Morning Security Brief: DHS Unit Hamstrung, Organized Retail Crime, Bogus DHS Letter, FISMA

By Ann Longmore-Etheridge


♦ According to the Washington Post, the U.S. Department of Homeland Security "has cut the number of personnel studying domestic terrorism unrelated to Islam, canceled numerous state and local law enforcement briefings, and held up dissemination of nearly a dozen reports on extremist groups," say current and former officials, because of a backlash from conservatives after the department released a report in 2009 on rightwing extremism. The result has been that "in the two years since, the officials said, the analytical unit that produced that report has been effectively eviscerated. Much of its work—including a digest of domestic terror incidents and the distribution of definitions for terms such as 'white supremacist' and 'Christian Identity'—has been blocked. Multiple current and former law enforcement officials who have regularly viewed DHS analyses said the department had not reported in depth on any domestic extremist groups since 2009," says the Post.

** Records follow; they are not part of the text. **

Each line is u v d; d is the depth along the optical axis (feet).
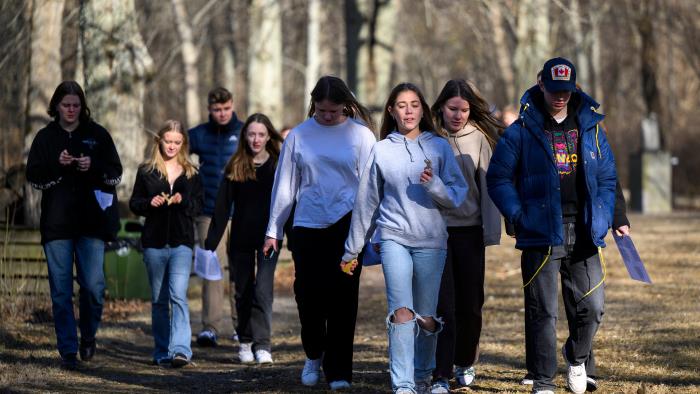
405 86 62.95
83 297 80.12
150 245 81.92
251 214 84.53
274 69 227.40
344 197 68.18
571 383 63.16
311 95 68.64
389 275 61.67
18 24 136.67
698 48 328.70
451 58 507.71
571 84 58.80
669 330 87.97
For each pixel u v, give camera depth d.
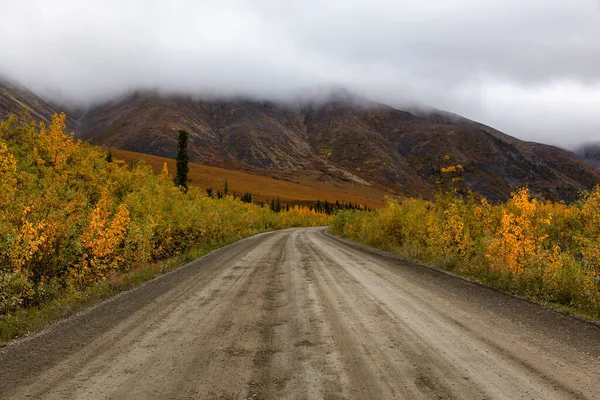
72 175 12.48
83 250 8.96
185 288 8.07
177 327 5.11
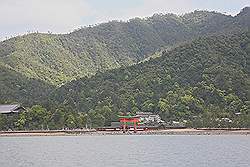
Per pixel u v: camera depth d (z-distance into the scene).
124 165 98.56
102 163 102.44
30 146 158.00
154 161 105.25
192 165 97.44
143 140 186.62
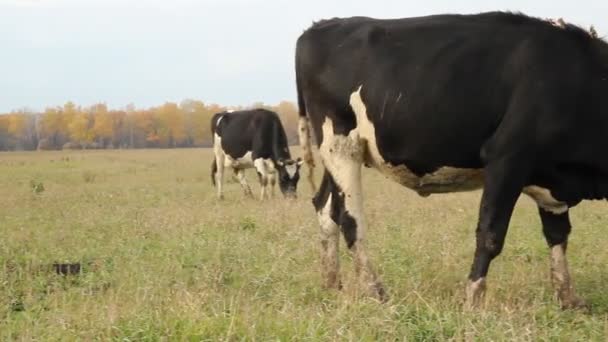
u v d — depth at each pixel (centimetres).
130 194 1923
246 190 1922
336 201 725
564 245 666
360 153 718
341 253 874
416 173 684
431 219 1149
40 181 2662
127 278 737
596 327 548
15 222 1220
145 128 12606
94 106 12888
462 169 655
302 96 774
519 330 519
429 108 638
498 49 622
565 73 601
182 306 579
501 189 613
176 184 2459
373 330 529
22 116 13338
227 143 1906
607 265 802
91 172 3325
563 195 641
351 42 707
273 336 510
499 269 779
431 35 655
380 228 1044
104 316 559
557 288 657
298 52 766
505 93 612
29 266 802
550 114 596
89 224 1158
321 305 624
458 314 555
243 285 703
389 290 682
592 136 607
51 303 654
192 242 938
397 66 661
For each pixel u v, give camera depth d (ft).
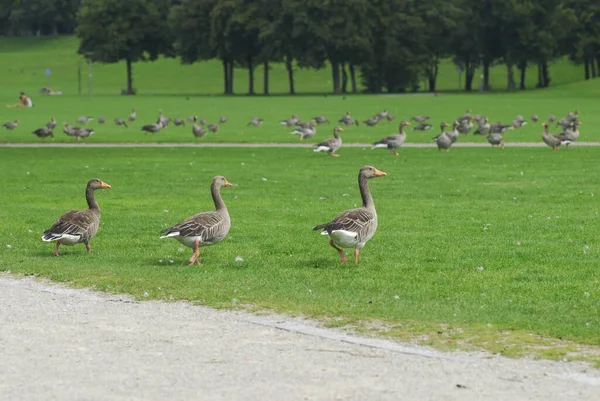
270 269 61.62
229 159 155.74
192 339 43.24
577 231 77.20
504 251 68.13
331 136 214.90
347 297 52.65
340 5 469.16
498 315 48.03
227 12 484.33
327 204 97.25
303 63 490.90
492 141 175.73
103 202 100.12
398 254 67.26
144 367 38.60
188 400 34.45
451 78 594.65
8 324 46.21
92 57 533.14
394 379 36.86
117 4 522.06
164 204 98.32
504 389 35.63
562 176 123.54
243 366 38.70
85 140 205.67
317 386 35.99
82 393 35.29
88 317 47.88
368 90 510.58
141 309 49.85
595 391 35.45
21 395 35.09
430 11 492.13
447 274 59.77
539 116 279.69
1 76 581.94
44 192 109.70
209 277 58.65
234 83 568.41
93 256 67.31
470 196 103.14
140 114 307.37
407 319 47.06
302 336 43.86
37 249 70.90
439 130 233.35
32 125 259.39
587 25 512.22
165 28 536.42
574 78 588.50
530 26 487.20
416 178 123.13
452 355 40.50
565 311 49.14
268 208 94.12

A report freshly released from the National Retail Federation (NRF) says that organized retail crime is growing and that North New Jersey and the New York City metro area are hotspots. The report reveals that loss prevention executives at more than 125 retail chains said these were the areas where their companies had experienced the highest rates of organized retail crime. "The study found 94.5 percent of the companies surveyed had been the victim of organized retail crime in the past 12 months, the highest number in the seven years the NRF has been conducting the study, up from 89.5 percent a year ago," reports

♦ The FBI has issued a warning that a scam is afoot. A letter has been mailed to people around the nation, supposedly from the DHS, threatening recipients with arrest unless they pay $350 to obtain a clearance certificate. The Detroit News has more.

♦The DHS has released new reporting metrics for agency compliance with the Federal Information Security Management Act (FISMA) that focus on continuous cybersecurity monitoring, says Information Week Government. "The new metrics should bolster the federal government's strategy to keep closer and more constant track of security vulnerabilities and threats as it moves forward with improvements to overall cybersecurity across agencies," the site reports.